Когда солнце поднималось над серебристыми волнами Моря Иллар, лучи его ложились на купола древнего города Лаэдора, где в садах благородных домов благоухали розы. Эти розы — гордость дома Аррэн — выводились веками: лепестки их светились мягким флуоресцентным блеском, а аромат мог заставить плакать даже каменную статую.
Садовник Варенн служил дому Аррэн всю жизнь. Его руки, сухие как кора старого дерева, помнили каждую лозу, каждую жилку на лепестке. По утрам он выходил в розарий, кланялся цветам — и только потом начинал работу.
Но однажды лорд Аррэн, молодой и холодный, позвал его.
— Варенн, — сказал он, — ты стар. Розарий запылён. Лепестки потускнели. Нам нужны свежие руки.
Старик склонил голову. Не стал спорить. Только тихо ответил:
— Эта пыль, милорд… она с неба, не с земли.
Но никто его не слушал.
Он ушёл. И впервые за многие годы розы остались без его голоса.
Прошло три дня. Три бесконечных дня одиночества. И вот утром к его дому подъехала колесница.
— Господин Варенн, — взволнованно сказал посыльный, — вас просят вернуться. Розы вянут, молодые садовники не справляются.
Он ничего не сказал. Только надел свою старую серую накидку и пошёл обратно.
В розарии его встретила тишина. Цветы были покрыты тонким слоем рыжеватой пыли, словно дыханием пустыни. Варенн бережно коснулся одного бутона — и с него слетела пыль, оставив на пальцах след, красноватый, как кровь.
Он снова взялся за дело. С любовью очищал листья, шептал цветам старинные песни, что пели ещё до рождения нынешних лордов.
Розы оживали. За несколько дней сад вновь наполнился ароматом, и даже лорд Аррэн признал:
— Никто, кроме тебя, Варенн, не умеет говорить с ними.
И старик улыбнулся, и даже рассмеялся, но...
Только по вечерам он замечал странное: ветер стал суше, и издали с моря приходила не влага, а горячий сухой туман. Красная пыль ложилась не только на розы, но и на стены домов, на дороги, на руки людей.
Что это, просто время? Просто осень вышла такая?
***
В морозильных отсеках лаборатории «Эриданий-II» царила тишина, почти церковная. Слышался только гул компрессоров, поддерживающих температуру минус восемьдесят. На серебристом подносе, под куполом из прозрачного стекла, лежал образец, которому, по оценкам геохронологов, было тридцать миллионов лет.

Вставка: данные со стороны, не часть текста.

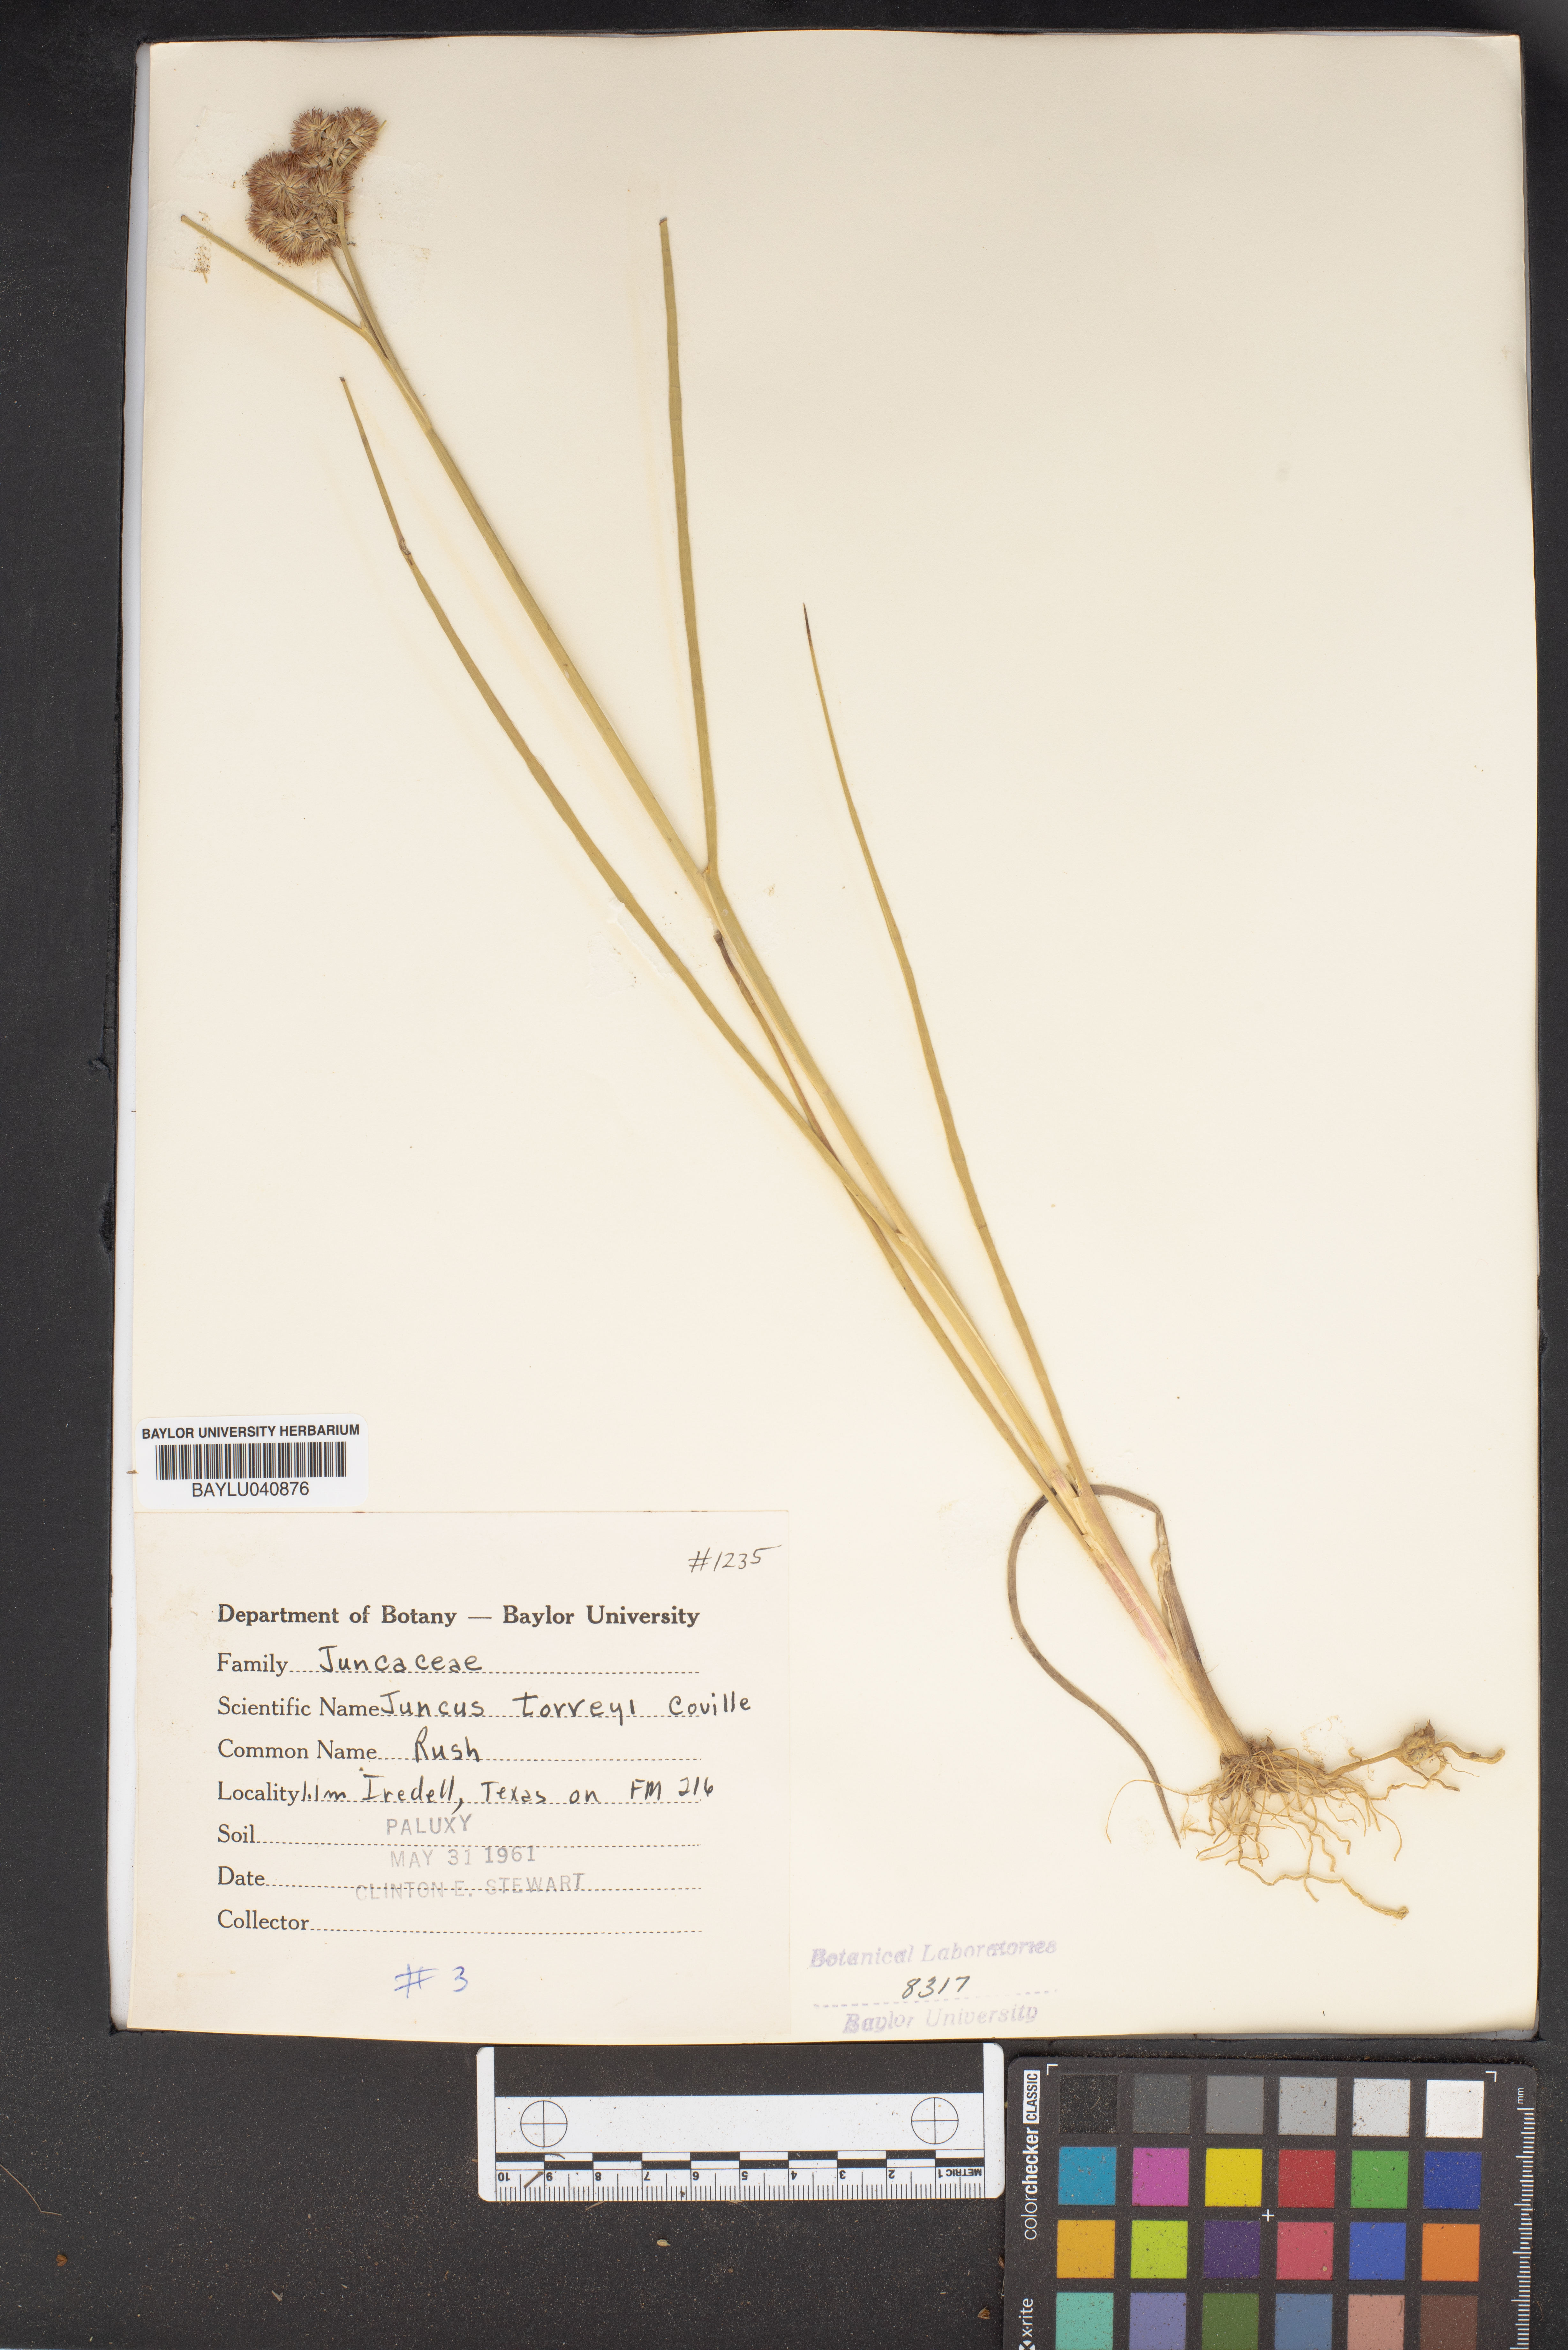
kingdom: Plantae
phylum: Tracheophyta
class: Liliopsida
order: Poales
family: Juncaceae
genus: Juncus
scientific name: Juncus torreyi
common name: Torrey's rush
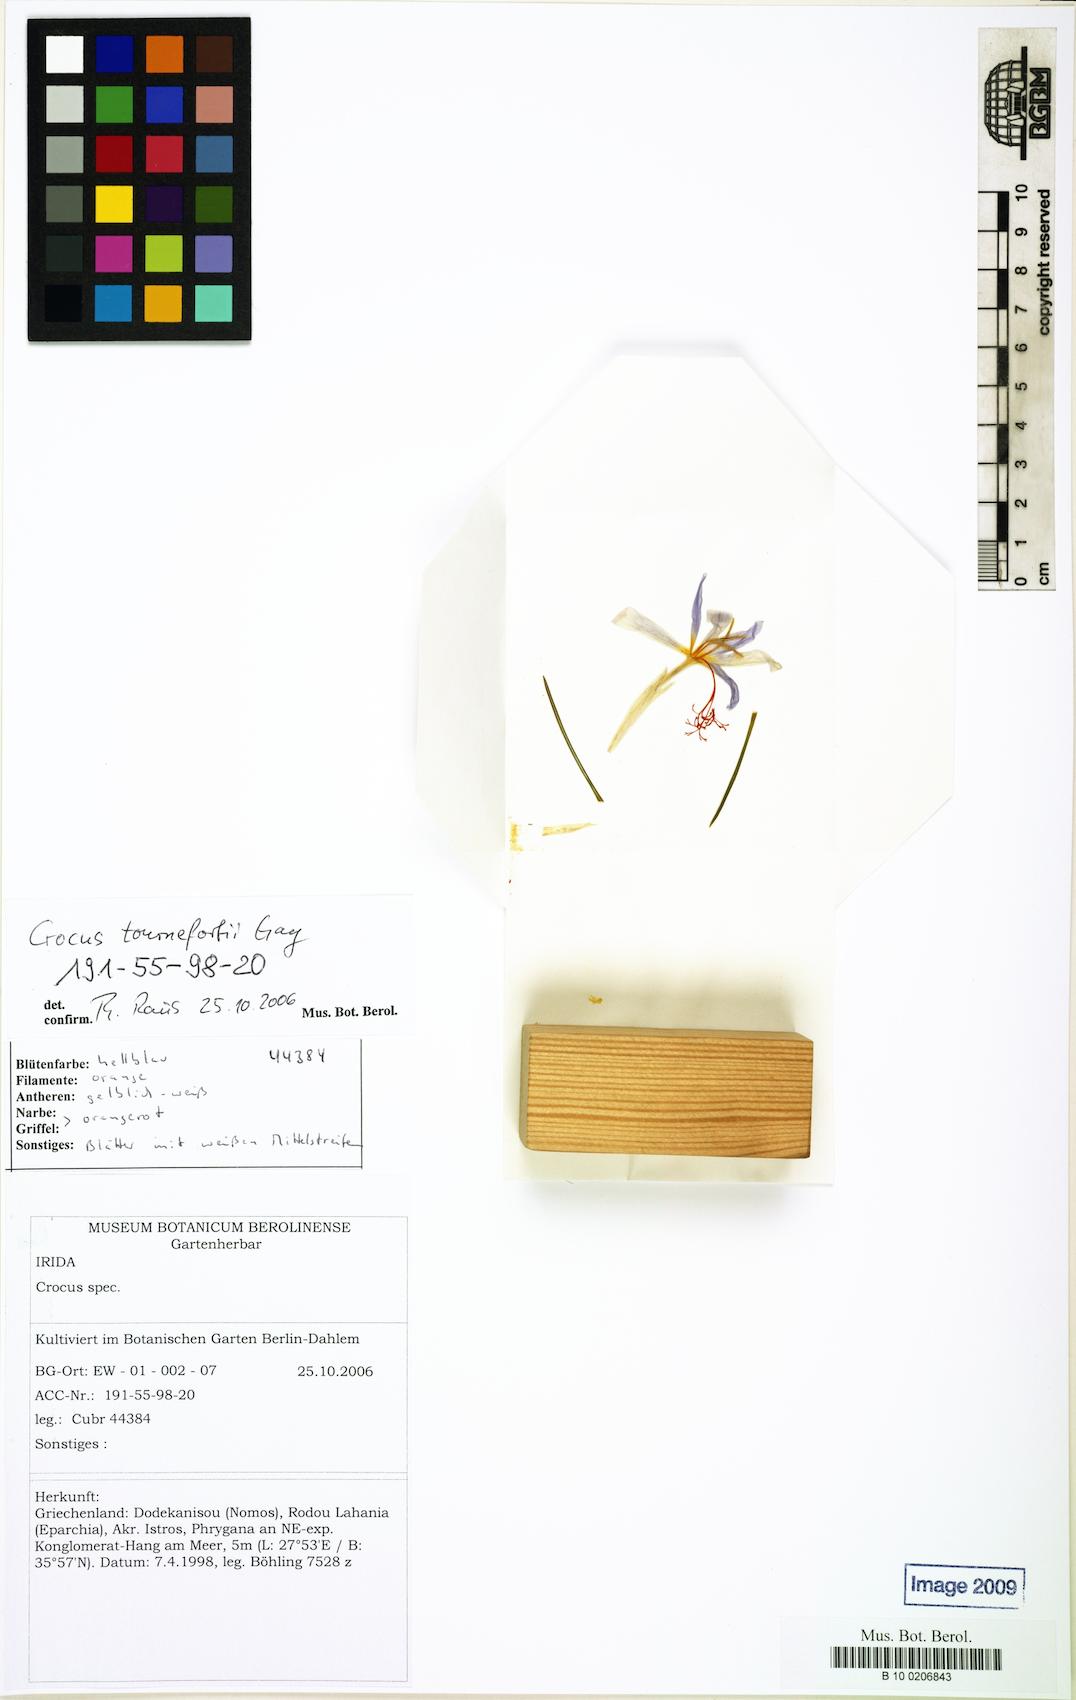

— Вот она, — прошептал доктор Левин, глядя на тонкую окаменевшую жилку, — наша роза Марса.
Когда-то, по древним данным, собранным с орбитальных спутников, на Марсе были моря и атмосфера. А теперь лишь песок и ветер. И всё же — в кратере Аргир — нашли следы сада. Там, под каменным слоем, среди останков мха и спор, спали окаменелые лепестки.
Учёные осторожно извлекли микрочастицы из середины стебля. Генетик Марина Хаддад работала над секвенированием неделю без сна. Каждый нуклеотид складывался, как нота древней музыки. И когда на экране появился полный фрагмент ДНК — все замерли.
— Это не просто растение, — сказала Марина, — у неё двойной фотосинтетический цикл. Она использовала и солнечный, и инфракрасный спектр…
В биокамере, за стеклом, плавно вспыхнули лампы: розовые, фиолетовые, мягко-красные. Капли питательного раствора стекали по почве, воссозданной по образцам из марсианского реголита.
Прошли дни. Из гена, синтезированного с помощью нанопринтера, появился крошечный росток. Его стебель был тонок, почти прозрачный, как нить света. И вдруг — он зацвёл.
Лепестки были не красные, не белые — они мерцали, меняя оттенки, словно дышали. Казалось, цветок помнил о марсианских закатах, когда небо было пурпурно-золотым, а воздух пах железом и дождём.
— Посмотрите, — произнёс Левин дрогнувшим голосом, — у неё структура лепестков отражает свет под углом, которого на Земле не существует. Это цвет, не видимый человеческому глазу.
Все в лаборатории молчали. Только биокамера тихо шипела, как дыхание древнего мира.
Марина подошла ближе. На мгновение ей показалось, что цветок повернулся к ней. И будто в его сердце отразилось неоновое свечение лаборатории — и что-то иное, бесконечно далёкое: зелёные долины, ярко-фиолетовые моря, тени существ, что когда-то трепетно ухаживали за этими розами.
— Это… память о них, — сказала Марина едва слышно.
В тот вечер учёные не уходили из лаборатории, пили шампанское. Роза цвела, источая лёгкое свечение, и в нём отражалось далекое прошлое Марса.